I’m not suggesting we should not ever be willing to pay a fair price for an item without any bargaining; it’s just that although some of us are not naturally comfortable with this practice, many people or businesses would rather profit monetarily a little less in order to gain your trust, confidence and loyalty. There are those in business who truly wish to meet your needs as a customer, and at the very least, it’s a practical business practice to please one’s customers.

It won’t always work out in our favor. We need to be courteous and polite, even if the answer is, “no”.

But it doesn’t hurt to ask.

*****

Now let’s think about some spiritual applications.

The Bible clearly tells us to ask and we will receive.

“Keep on asking, and you will receive what you ask for. Keep on seeking, and you will find. Keep on knocking, and the door will be opened to you.”

– Matthew 7:7 NLT

It also tells us that sometimes we act selfishly and foolishly, but still don’t have something because we simply haven’t asked God.

“You want what you don’t have, so you scheme and kill to get it. You are jealous of what others have, but you can’t get it, so you fight and wage war to take it away from them. Yet you don’t have what you want because you don’t ask God for it.”

-James 4:2 NLT

To provide balance, the scriptures also guide us in the principles of being content, living with thanksgiving, treating others with respect, and enduring hardship and persevering through the difficulties that will come in life.

I’m not going to get all theological here, but let’s just simplify things for a moment.

As a Christian, I truly believe that God not only knows and loves me, but he knows best what I need. Sometimes he will give me an obvious blessing or even a miracle, to teach me of his eternal care and his unlimited power.

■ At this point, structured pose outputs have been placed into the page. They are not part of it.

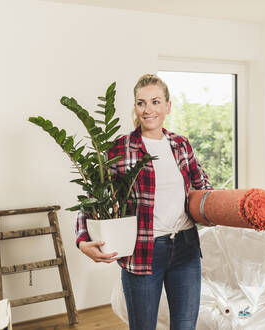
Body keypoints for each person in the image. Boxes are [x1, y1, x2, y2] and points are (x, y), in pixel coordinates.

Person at [75, 73, 213, 330]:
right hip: (143, 250)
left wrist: (218, 210)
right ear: (135, 107)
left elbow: (202, 185)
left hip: (186, 247)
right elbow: (96, 196)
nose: (148, 109)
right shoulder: (121, 148)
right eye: (141, 103)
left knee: (185, 327)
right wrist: (83, 240)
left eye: (155, 101)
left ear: (168, 106)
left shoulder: (181, 145)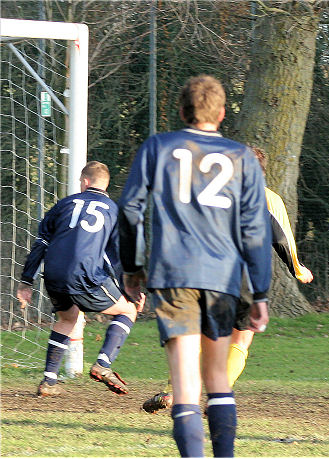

Other times, like a loving but firm parent, he will answer my request with a “no” or perhaps a “wait”, because he cares less about my comfort, and more about my growth as a person. Sometimes my suffering will result in more good (for myself and/or others), and he sees the bigger picture.

So why not just ask God, just as a child would ask a parent, and patiently and thankfully await his response.

There are some stipulations, such as making sure what I’m asking for is not going against his commandments or his nature, and making sure my heart is right in order to make a wise request. But just as a child with a parent, sometimes I will receive a blessing I don’t deserve or wouldn’t have otherwise received had I not asked.

How we enjoy those moments!

At other times, I will be treated like the loved daughter that I am to God, and will have to wait or even give up my desire. In those situations, I will have the opportunity to learn trust and patience. Sometimes I will have to endure hardship or discipline to make me a stronger, more mature person.

Often the child does not know what is best for them, but a wise and caring parent can see a bigger picture.

God our Father really does know what is best.

In times of suffering and difficulty, or even just minor discomfort, I will gain “tools” which I can use to bless and help others in similar circumstances. I can deepen my understanding for others in difficult situations, and offer them heart-felt compassion and a listening ear or timely advice.

So whether it’s for practical reasons like saving our hard-earned cash, or to receive a non-material or spiritual blessing, I encourage you to go ahead and ask.

You just never know what good may come of it.